(Data shown Opens)
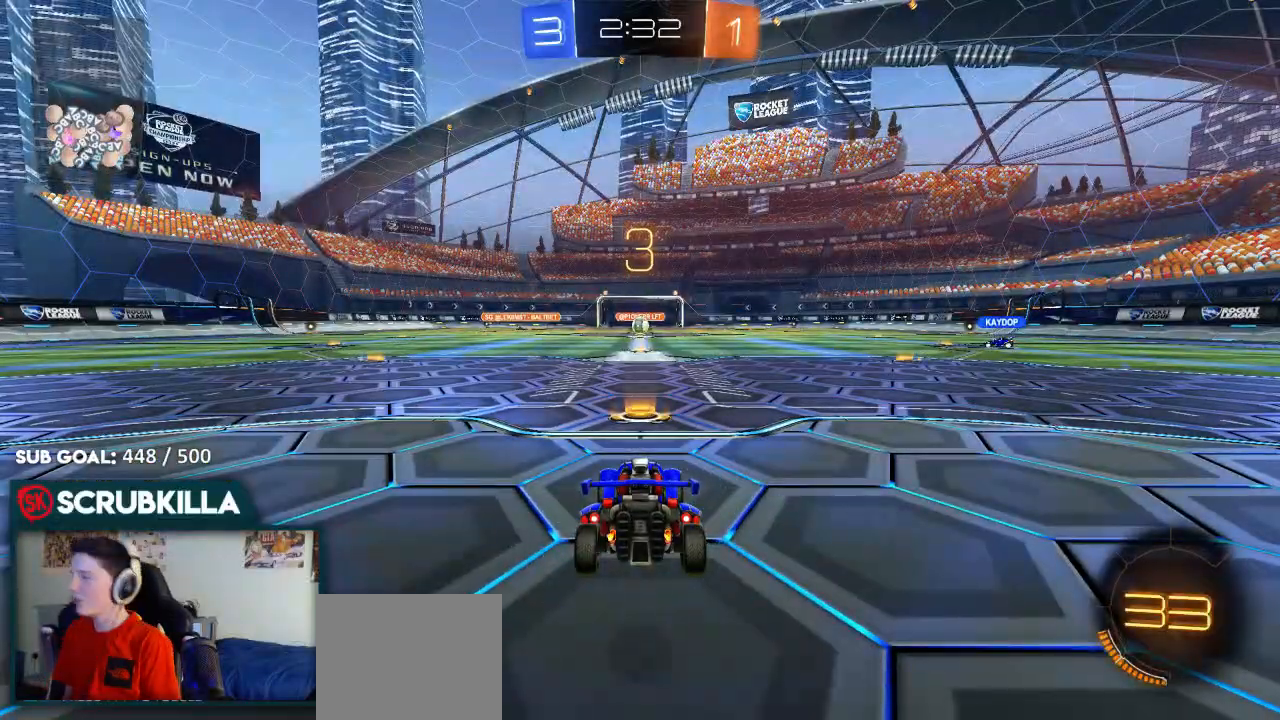
{"buttons": ["R2"], "left_stick": "up", "right_stick": "center", "events": [[200, "R2", "up"], [283, "B", "up"], [417, "R2", "down"], [500, "left_stick", "up"]]}
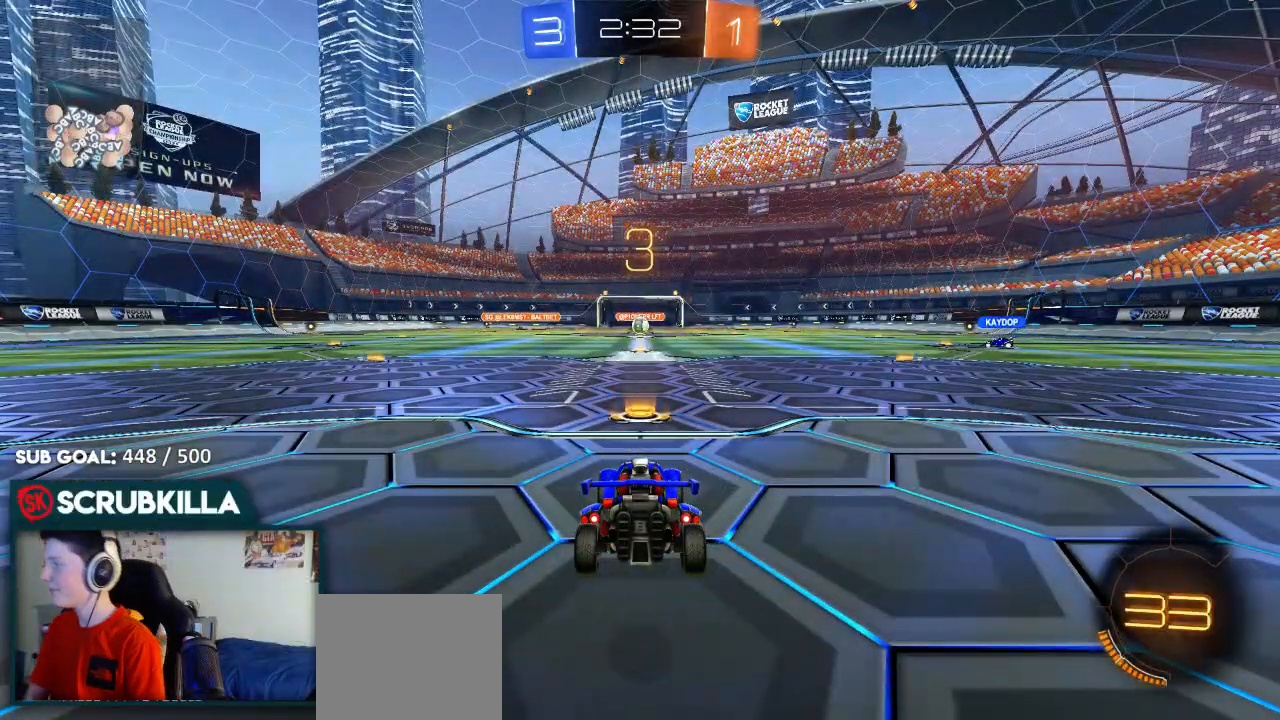
{"buttons": ["R2"], "left_stick": "center", "right_stick": "center", "events": [[200, "left_stick", "center"], [367, "left_stick", "up"], [483, "left_stick", "center"]]}
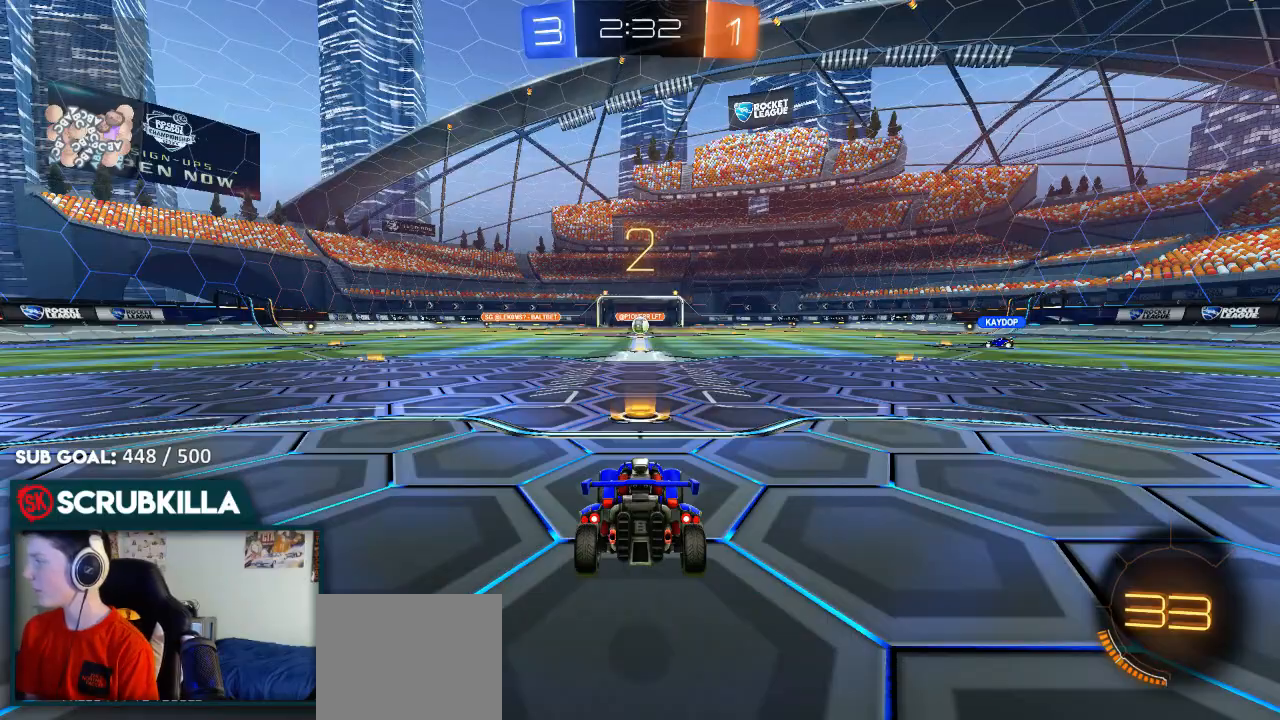
{"buttons": ["R2"], "left_stick": "center", "right_stick": "center", "events": [[150, "left_stick", "up"], [350, "left_stick", "center"]]}
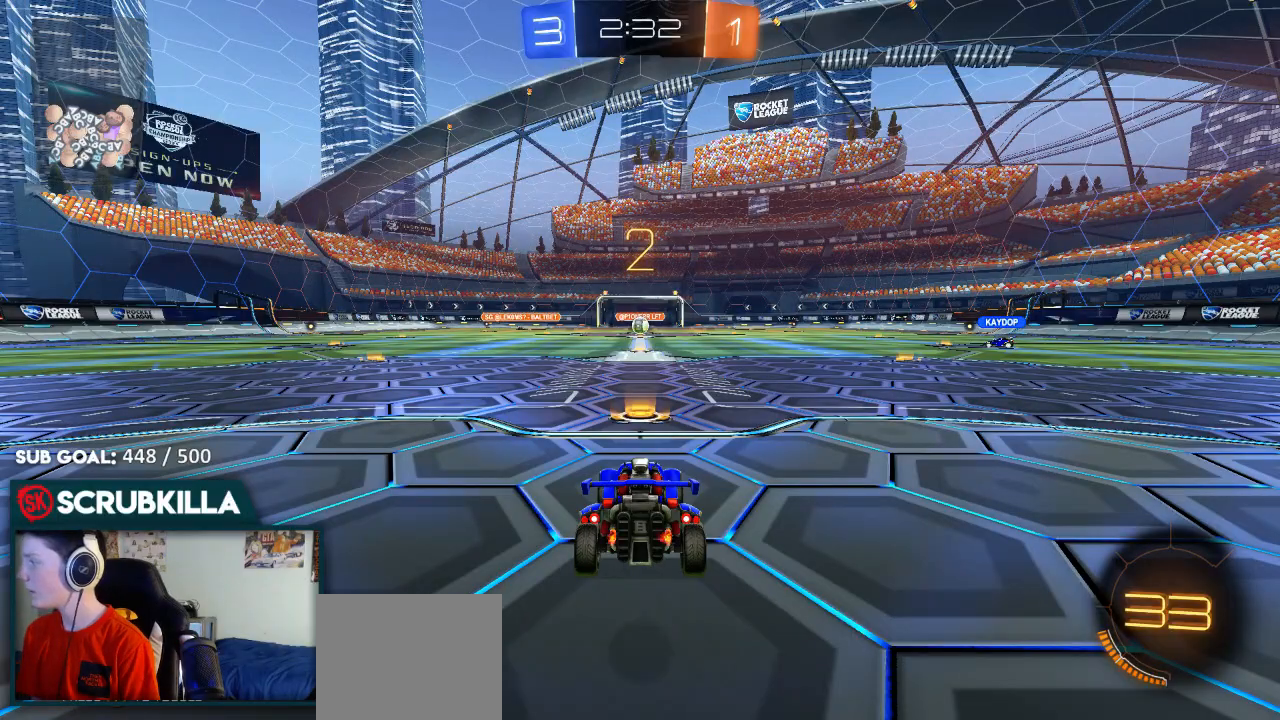
{"buttons": ["B"], "left_stick": "up", "right_stick": "center", "events": [[17, "B", "down"], [83, "left_stick", "up"], [483, "R2", "up"]]}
(Data shown Closes)
Try it —
With the pictures removed, copy the data above word for word.

Completed task —
{"buttons": ["R2"], "left_stick": "up", "right_stick": "center", "events": [[200, "R2", "up"], [283, "B", "up"], [417, "R2", "down"], [500, "left_stick", "up"]]}
{"buttons": ["R2"], "left_stick": "center", "right_stick": "center", "events": [[200, "left_stick", "center"], [367, "left_stick", "up"], [483, "left_stick", "center"]]}
{"buttons": ["R2"], "left_stick": "center", "right_stick": "center", "events": [[150, "left_stick", "up"], [350, "left_stick", "center"]]}
{"buttons": ["B"], "left_stick": "up", "right_stick": "center", "events": [[17, "B", "down"], [83, "left_stick", "up"], [483, "R2", "up"]]}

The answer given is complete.